- Directed by: Don Argott; Sheena M. Joyce;
- Based on: Bill the Boy Wonder: The Secret Co-Creator of Batman by Marc Tyler Nobleman
- Produced by: Don Argott; Sheena M. Joyce;
- Cinematography: Don Argott
- Edited by: Demian Fenton
- Music by: Brooke Blair; Will Blair;
- Production companies: 9.14 Pictures; Thruline Entertainment;
- Distributed by: Hulu
- Release date: May 6, 2017;
- Running time: 92 minutes
- Country: United States
- Language: English

= Batman & Bill =

Batman & Bill is an American documentary film that premiered on Hulu on May 6, 2017. Directed, written and produced by Don Argott and Sheena M. Joyce, the film explores the creation of the Batman, how Bob Kane was accepted as the sole creator, and how Bill Finger was never credited for his work despite creating much of the Batman mythos.

==Premise==
"Everyone thinks that Bob Kane created Batman, but that's not the whole truth. One author makes it his crusade to seek justice for Bill Finger, a struggling writer who was the key figure in creating the iconic superhero, from concept to costume to the very character we all know and love. Bruce Wayne may be Batman's secret identity, but his creator was always a true mystery."

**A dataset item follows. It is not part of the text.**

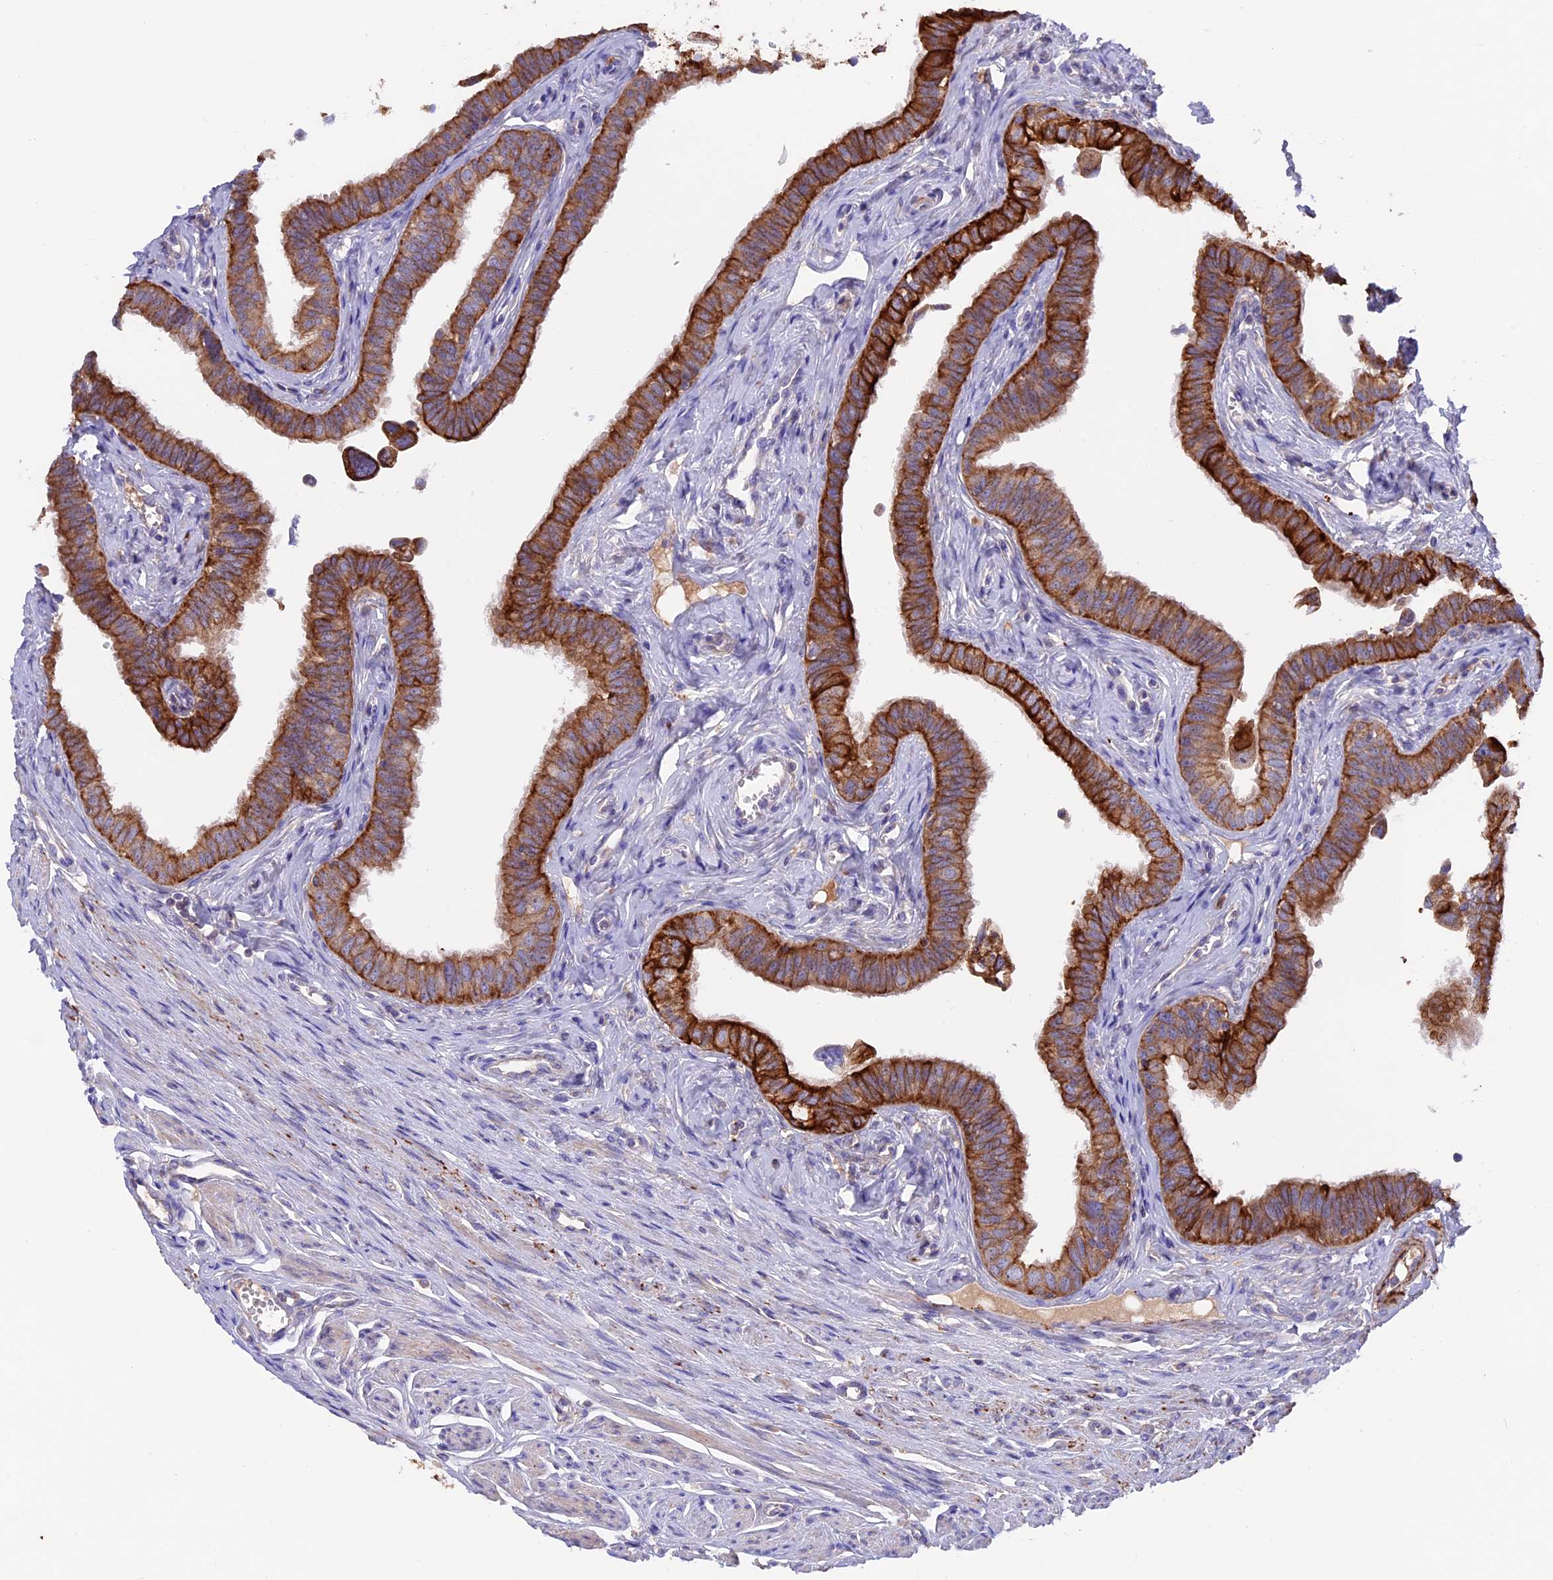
{"staining": {"intensity": "strong", "quantity": ">75%", "location": "cytoplasmic/membranous"}, "tissue": "fallopian tube", "cell_type": "Glandular cells", "image_type": "normal", "snomed": [{"axis": "morphology", "description": "Normal tissue, NOS"}, {"axis": "morphology", "description": "Carcinoma, NOS"}, {"axis": "topography", "description": "Fallopian tube"}, {"axis": "topography", "description": "Ovary"}], "caption": "Protein positivity by immunohistochemistry displays strong cytoplasmic/membranous expression in about >75% of glandular cells in benign fallopian tube. The protein of interest is stained brown, and the nuclei are stained in blue (DAB (3,3'-diaminobenzidine) IHC with brightfield microscopy, high magnification).", "gene": "PTPN9", "patient": {"sex": "female", "age": 59}}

The documentary focuses on the efforts of Marc Tyler Nobleman to find out about the history of Bill Finger, his involvement with creating the Batman mythos, how Bob Kane got all the initial and subsequent credit and then refusing, until his later years, to acknowledge Finger as being a key contributor, and Nobleman's efforts to find Finger's descendants and the legal battle to get Finger recognized as a co-creator of Batman. His efforts were rewarded with finding Finger's granddaughter, and DC Entertainment reaching an agreement with Finger's family in 2015, wherein all future Batman media will list the character as "created by Bob Kane with Bill Finger."

== Persons featured ==
The documentary features interviews with Marc Tyler Nobleman, Michael E. Uslan, Roy Thomas, Kevin Smith, Todd McFarlane, Charles Sinclair, Thomas Andrae, Fred Van Lente, Arlen Schumer, Carmine Infantino, Jerry Robinson, Bob Kane, Travis Langley, Athena Finger, Benjamin Zaido Cruz, Stacey C. Friends, and Alethia Mariotta.

==Production==
For more than 75 years, Bob Kane had been the sole legally acknowledged creator of Batman. The 2012 book Bill the Boy Wonder: The Secret Co-creator of Batman by Marc Tyler Nobleman challenged that notion by pointing out how Bill Finger is actually the person behind Batman and its mythos. Upon the release of the book, other comic book historians and industry figures also offered their thoughts about Finger. In 2015, DC Entertainment and the family of Bill Finger reached an agreement that recognizes Finger's contributions to the Batman family. Finger received credit in season 2 of the TV series Gotham as well as 2016's Batman v Superman: Dawn of Justice, and now receives on-screen credit for the co-creation of Batman in DC films and television projects.

Nobleman's book served as the inspiration for the documentary. The development of the documentary was announced in 2016. The first trailer was released on April 21, 2017.

== Reception ==
On review aggregator website Rotten Tomatoes, the film has an approval rating of 88% based on eight reviews and an average rating of 7.1/10.